Niat saya menulis sebenarnya hanya ingin menuangkan apa yang ada dipikiran saja, sekaligus sebagai sarana saya belajar teknologi pemrograman yang baru. Dan beberapa minggu yang lalu saya sempet berhenti menulis cukup lama, mungkin sekitar 3 bulan. Lalu ada salah satu kejadian yang bikin gairah menulis saya muncul lagi.

Testimoni dari Linkedin

Pesan tersebut masuk di akun LinkedIn saya. Hal kecil seperti ini bisa menjadikan “pecut” bagi saya untuk memulai menulis lagi. Siapa yang menyangka kalau tulisan saya ternyata menemukan audiencenya.

Saya juga berbagi tulisan pada platform tweet dengan tagar #xof48. Melalui tagar itu, seketika saya commit untuk bikin 48 tulisan dalam setahun. Meskipun saya tidak tahu di akhir tahun nanti berapa tulisan yang berhasil saya hasilkan, setidaknya saya sudah bikin target yang bisa dicapai.

Kalau tertarik, bisa langsung cek thread yang saya buat.

Kedua: Berlari

Sejak bulan lalu teman kantor saya menginisiasi untuk mengadakan tantangan lari. Kita bebas set target berapa saja dalam sebulan, asalkan target tersebut tercapai. Beberapa teman ada yang set 10, 15, 20, 25, hingga 100 km.

Saya? Tentu saja set target yang paling rendah, 10 km dalam sebulan. Bagi saya, sudah mau pasang sepatu dan beranjak dari rumah adalah sebuah pencapaian.

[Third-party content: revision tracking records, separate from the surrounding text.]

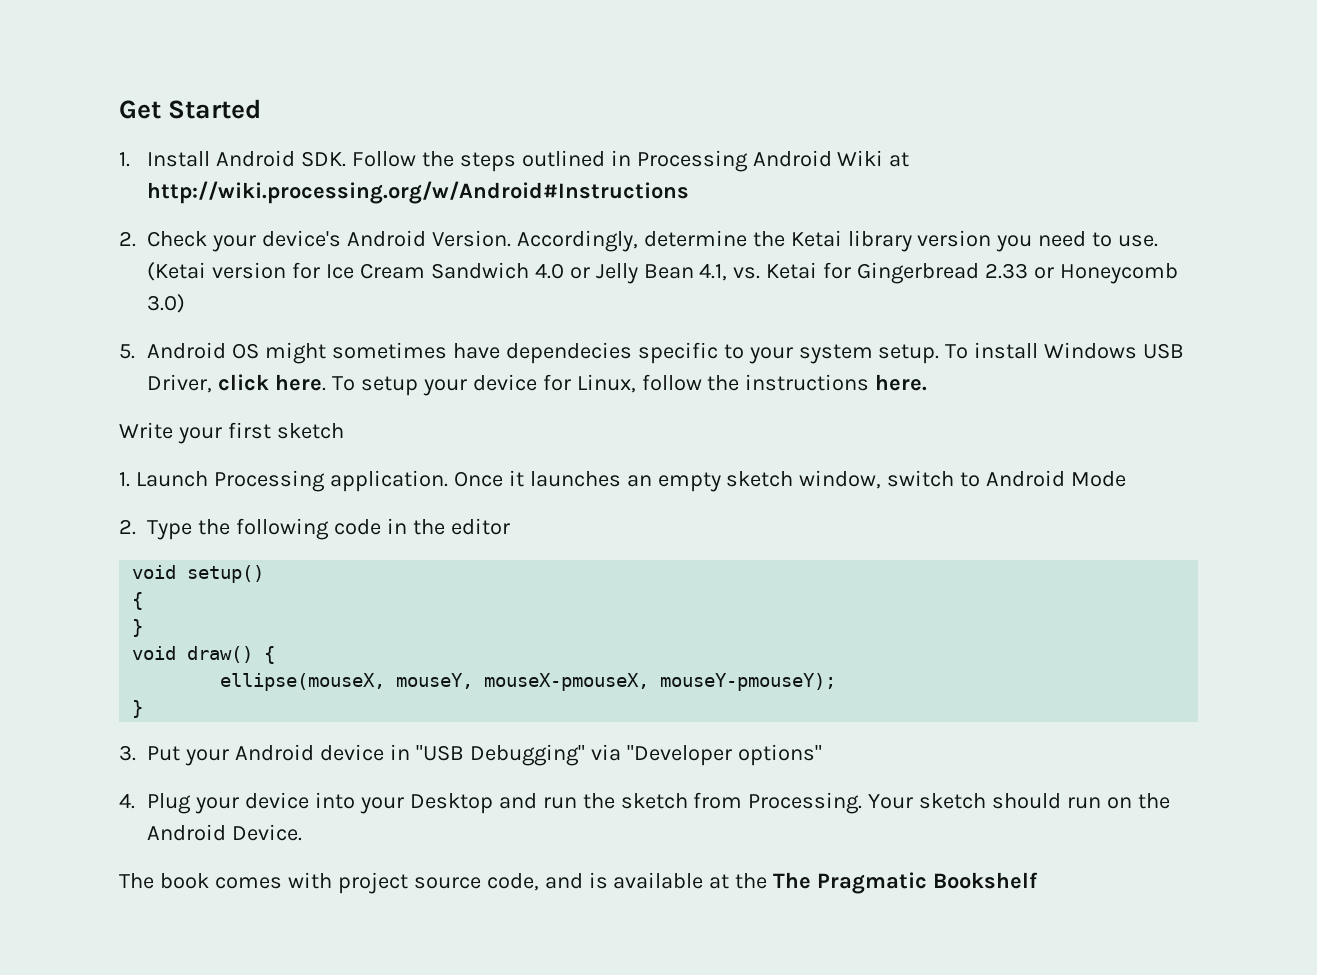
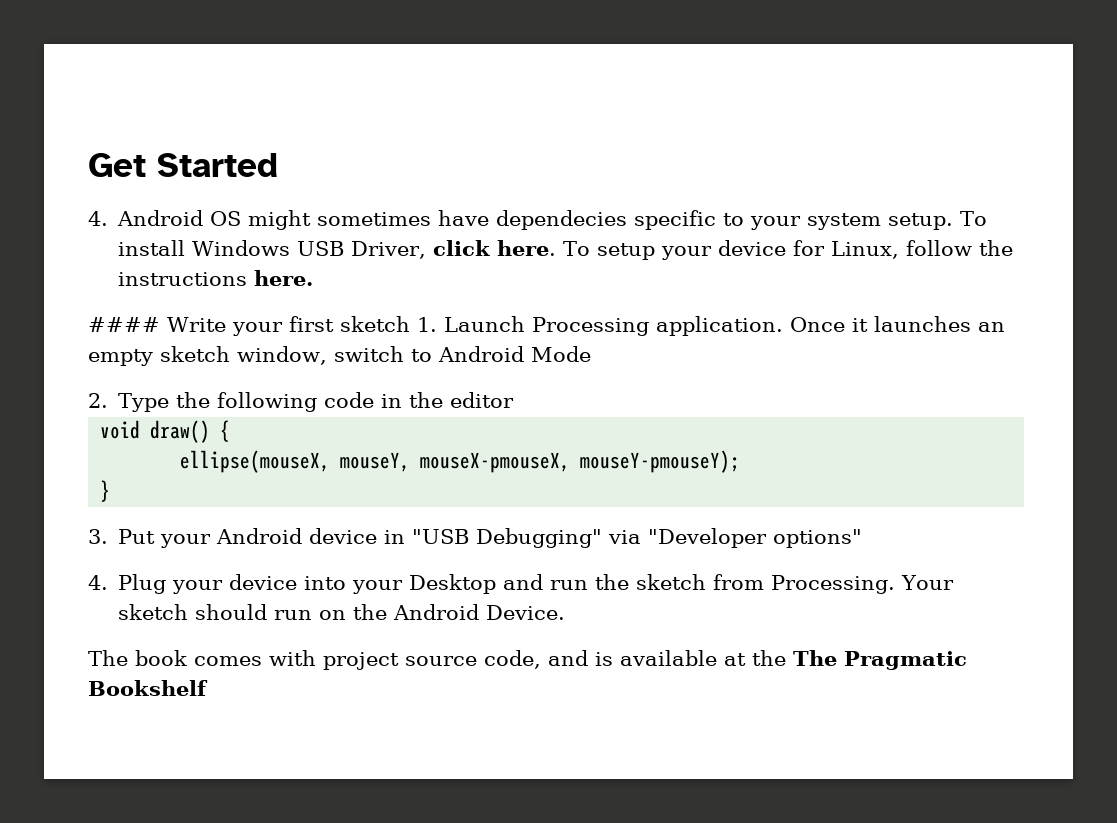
[119,150,910,172] [147,181,690,204] [119,230,1159,252] [147,262,1179,284] [147,294,186,313] [119,344,135,359] 1. Install Android SDK. Follow the steps outlined in Processing Android Wiki at http://wiki.processing.org/w/Android#Instructions // 2. Check your device's Android Version. Accordingly, determine the Ketai library version you need to use. (Ketai version for Ice Cream Sandwich 4.0 or Jelly Bean 4.1, vs. Ketai for Gingerbread 2.33 or Honeycomb 3.0) // 5. -> [88,211,108,226] 4.
(928, 382) none -> [88,317,160,332] ####
(344, 431) // -> (410, 324) none
[132,565,265,583] [132,592,144,610] [132,619,144,637] // void setup() // { // } -> (515, 400) none

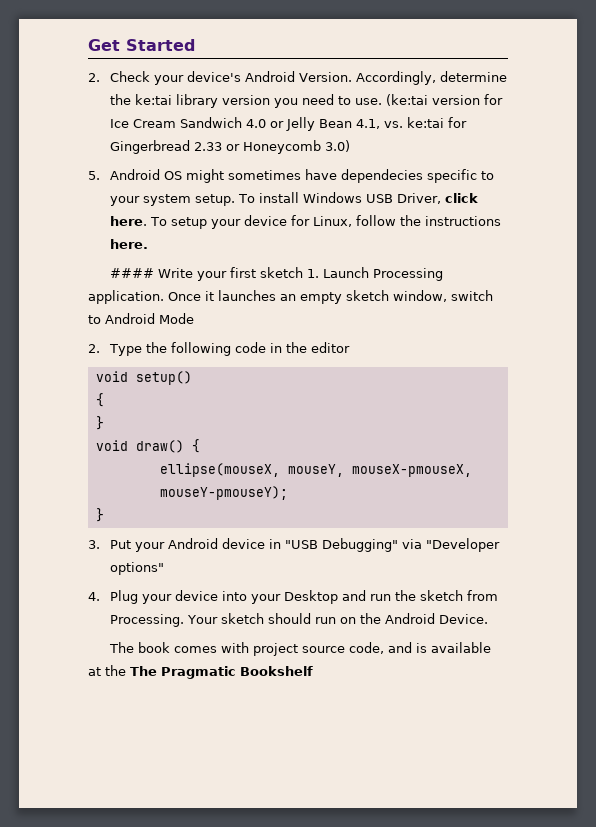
[88,211,108,226] 4. -> [88,71,507,85] [109,94,503,108] [109,117,467,131] [109,140,350,154] [88,171,100,180] 2. Check your device's Android Version. Accordingly, determine the ke:tai library version you need to use. (ke:tai version for Ice Cream Sandwich 4.0 or Jelly Bean 4.1, vs. ke:tai for Gingerbread 2.33 or Honeycomb 3.0) // 5.
(515, 400) none -> [95,371,192,385] [95,393,104,407] [95,416,104,430] // void setup() // { // }

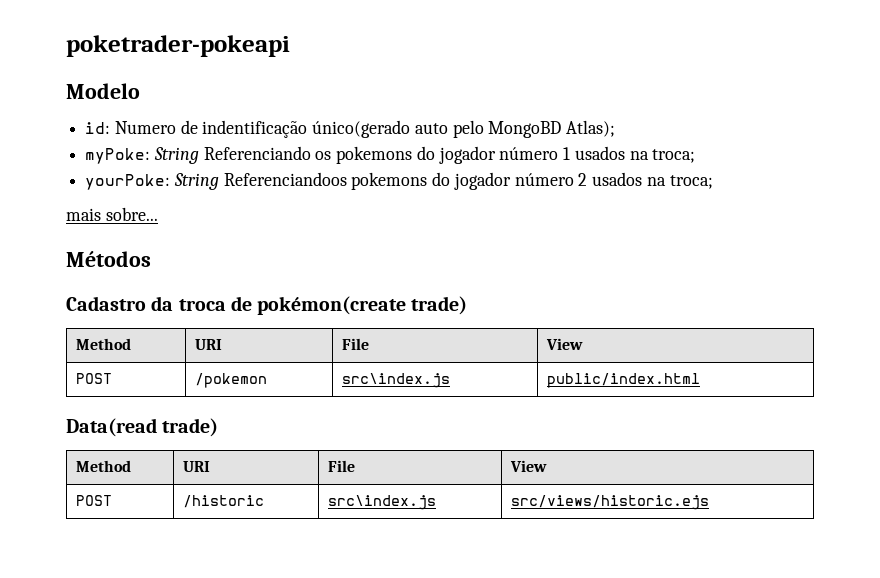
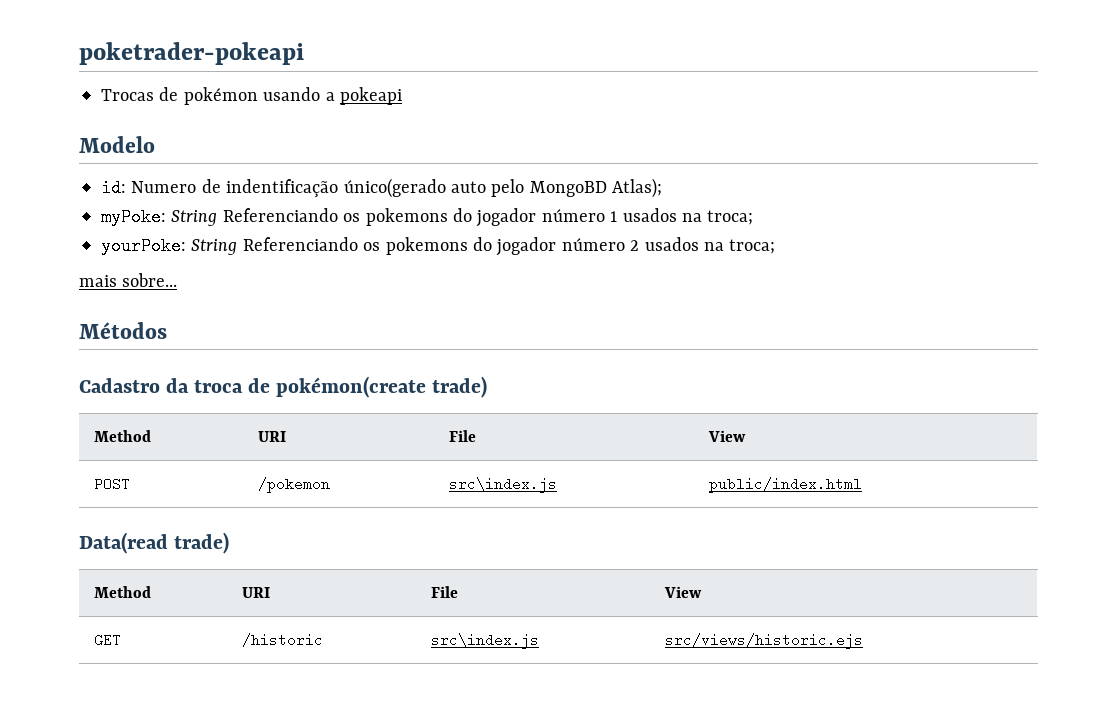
(290, 46) none -> [101,87,402,105] // Trocas de pokémon usando a pokeapi
[223,172,347,186] Referenciandoos -> [242,237,381,251] Referenciando os
[75,495,112,506] POST -> [93,633,121,647] GET

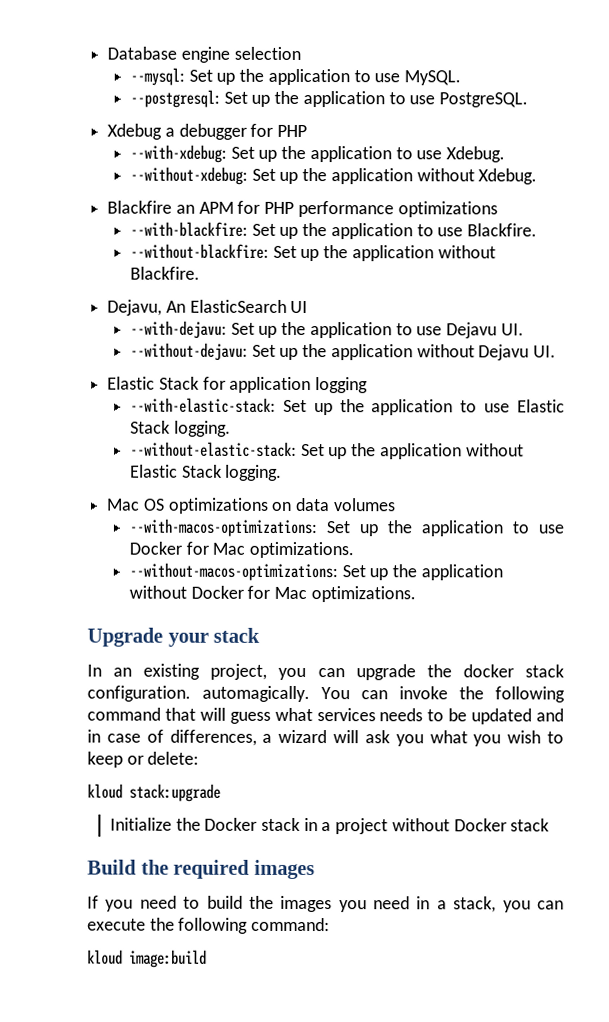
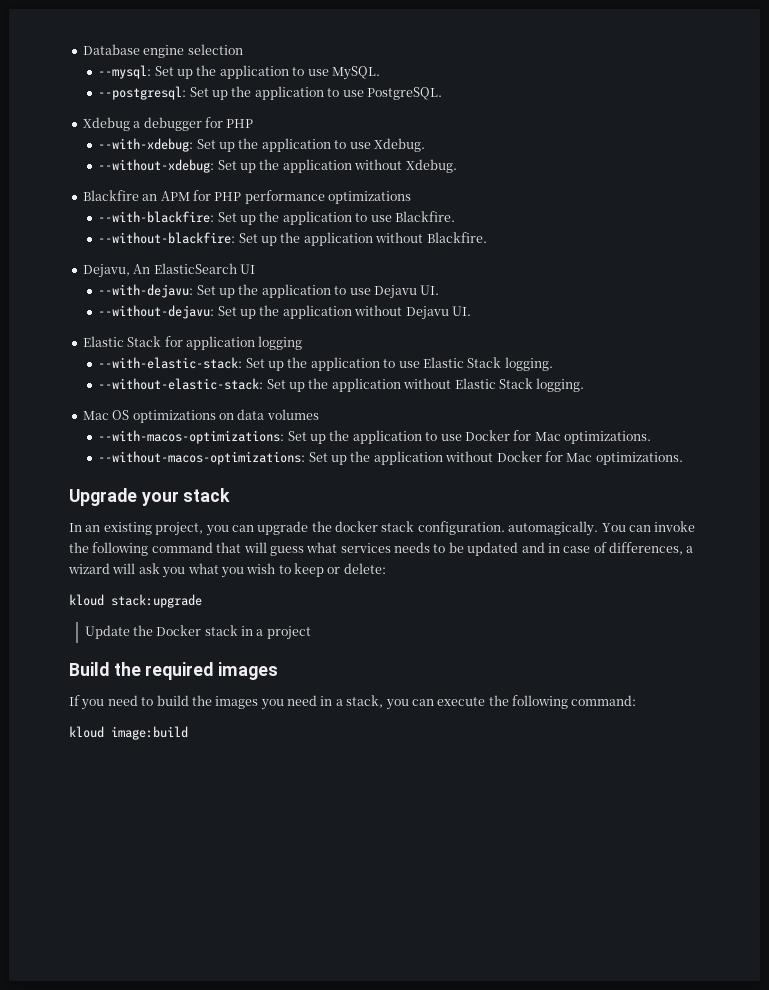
[109,817,172,831] Initialize -> [84,625,130,639] Update
[391,818,550,832] without Docker stack -> (311, 633) none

Apalagi ini mau lari hingga 10 km sebulan.

Karena target saya 10 km, dan waktu saya 31 hari. Maka saya pakai strategi ala-ala yang tidak memberatkan saya. Saya menargetkan lari empat kali dalam sebulan, kapanpun waktunya, dengan formula jarak tempuh 1–2–3–4 (lari pertama sejauh 1 km, lari kedua sejauh 2 km, dst). Alhamdulillah bulan lalu saya mencapai target 10 km.

Screenshot dari aplikasi NRC

Bulan ini teman saya bikin tantangan lagi. Saya tambah target lari saya sejauh 15 km. Tetapi saya berencana untuk lari lebih dari itu. Istilah jawanya: under promise, over deliver.

Saya berencana untuk lari tiap dua hari sekali, dengan jarak tempuh minimum 3 km. Alhamdulillah bulan ini masih sesuai target dan saya sudah lari sebanyak tiga kali dengan total jarak tempuh 12.45 km.

Tidak kebayang, bulan lalu saya perlu satu bulan untuk menempuh jarak 10 km. Bulan ini bahkan belum ada separuhnya, saya sudah melebih itu. Semoga ini awal yang baik.

You can’t make a baby in one month, by getting nine women pregnant (Warren Buffett)

Karena kita tidak bisa bikin bayi dalam satu bulan dengan hamilin sembilan perempuan.

Cheers buat kita semua yang masih berproses. Enjoy it!